Brochin, currently serving his fourth term in the Maryland Senate, has been rumored to be considering a run for office. He’ll make it official tomorrow at a campaign kickoff event at Towson Manor Park.
In a phone interview, he said developers have gained too much influence in the county by giving money to council members’ and the county executive’s campaign funds, and that is what spurred him to enter the race.
“It corrupts the system. If a development is such a fantastic idea, it should be judged on merits and devoid of contributions,” he said, adding later, “It’s a culture that’s been going on in the county for the last 30 years.”
Some county residents have accused current County Executive Kevin Kamenetz and council members of accepting developer money for their own campaigns or to support candidates on their slate in exchange for favorable decisions on their proposals.

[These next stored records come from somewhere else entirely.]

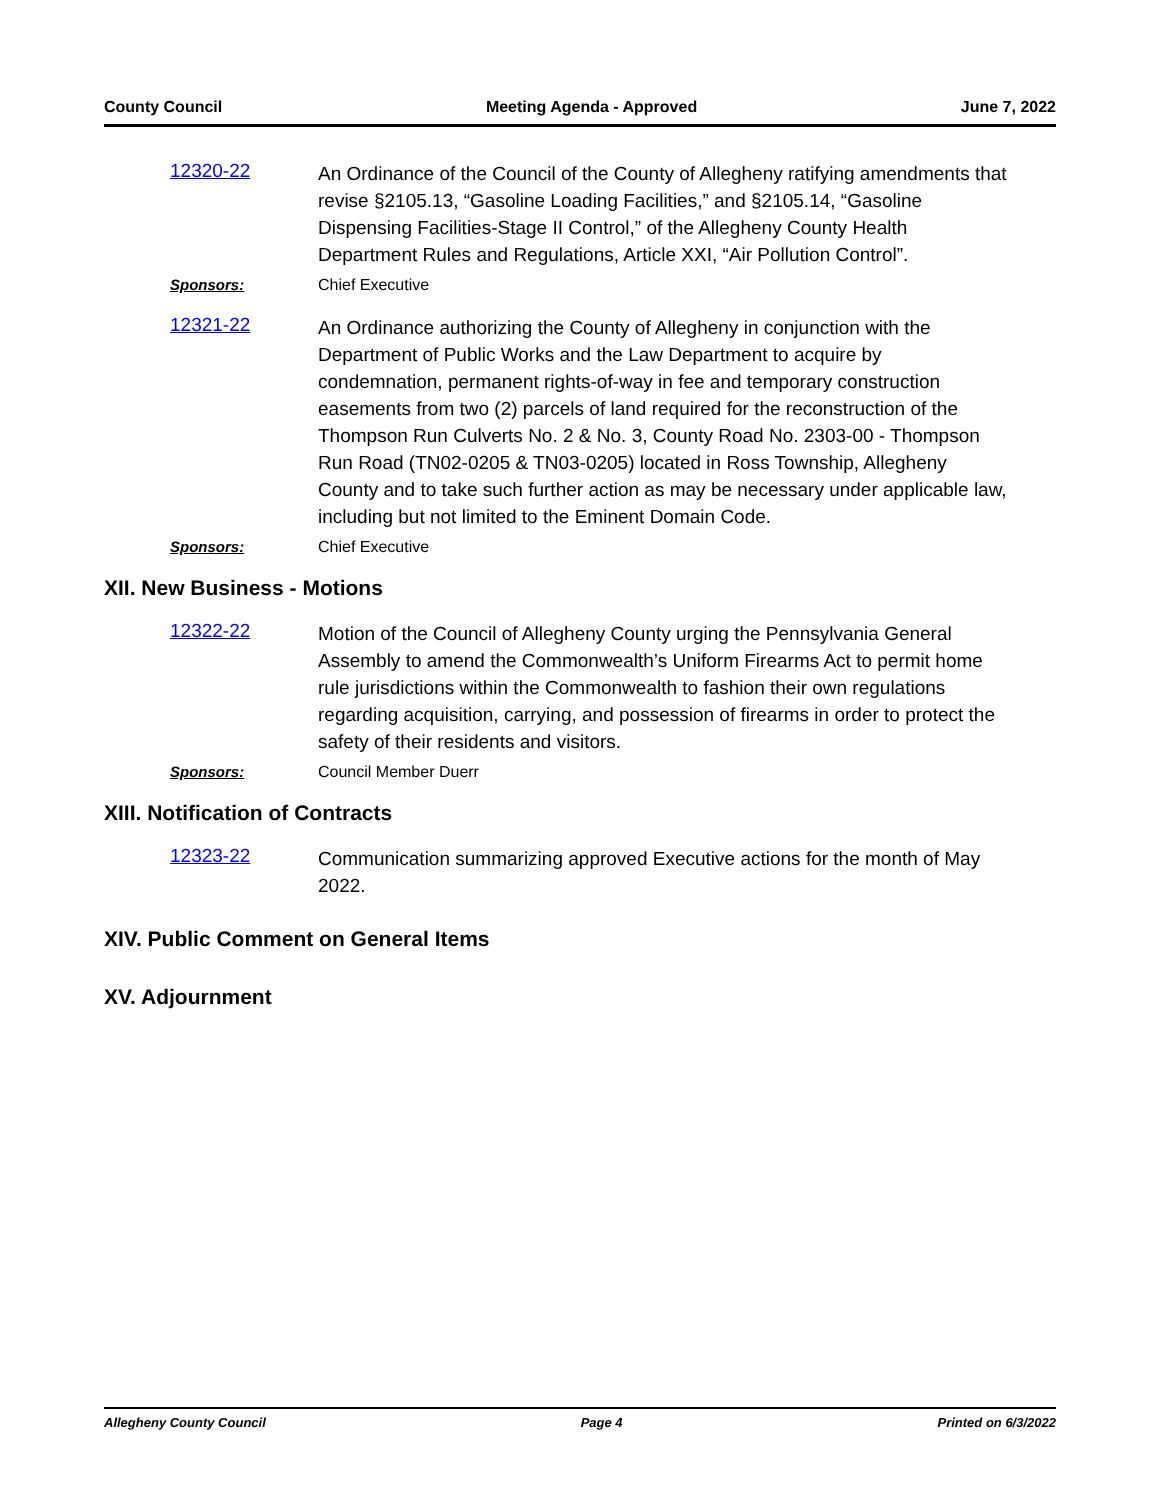County Council Meeting Agenda - Approved June 7, 2022
12320-22
An Ordinance of the Council of the County of Allegheny ratifying amendments that revise §2105.13, “Gasoline Loading Facilities,” and §2105.14, “Gasoline Dispensing Facilities-Stage II Control,” of the Allegheny County Health Department Rules and Regulations, Article XXI, “Air Pollution Control”.
Sponsors: Chief Executive
12321-22
An Ordinance authorizing the County of Allegheny in conjunction with the Department of Public Works and the Law Department to acquire by condemnation, permanent rights-of-way in fee and temporary construction easements from two (2) parcels of land required for the reconstruction of the Thompson Run Culverts No. 2 & No. 3, County Road No. 2303-00 - Thompson Run Road (TN02-0205 & TN03-0205) located in Ross Township, Allegheny County and to take such further action as may be necessary under applicable law, including but not limited to the Eminent Domain Code.
Sponsors: Chief Executive
XII. New Business - Motions
12322-22
Motion of the Council of Allegheny County urging the Pennsylvania General Assembly to amend the Commonwealth’s Uniform Firearms Act to permit home rule jurisdictions within the Commonwealth to fashion their own regulations regarding acquisition, carrying, and possession of firearms in order to protect the safety of their residents and visitors.
Sponsors: Council Member Duerr
XIII. Notification of Contracts
12323-22
Communication summarizing approved Executive actions for the month of May 2022.
XIV. Public Comment on General Items
XV. Adjournment
Allegheny County Council Page 4 Printed on 6/3/2022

Brochin has opposed development proposals that would remove green space, pushing back against projects like the 16-pump Royal Farms proposal at the corner of Bosley Avenue and York Road and a megachurch that would have been built on Seminary Avenue in Lutherville.
He proposed a bill in the state Senate last year that would have banned developer campaign donations to the county executive or council members. The bill was shot down by Baltimore County’s senate delegation, though Brochin said he would reintroduce it if he’s elected as county executive.
Other issues on his radar include tackling the opioid epidemic and homelessness. He hopes to build a “major treatment center” for opioid users in the county and suggested emulating a program in Columbus, Ohio, that first houses homeless people in apartments before helping them get mental health treatment and other assistance.
Brochin’s only Democratic competition so far is former state Del. John Olszewski Jr. Per the Dundalk Eagle, Olszewski’s platform also includes campaign finance reform, as well as a push to hold council budget sessions more frequently and bring them to other districts outside of Towson.
County Councilwoman Vicki Almond, a Democrat, is also expected to enter the race.
The Republican side so far includes Del. Pat McDonough and Baltimore County Insurance Commissioner Al Redmer.
Kamenetz will finish his second and final term as county executive next year. He’s already joined the crowded field of Democrats running for governor and was barred from running for re-election due to term limits.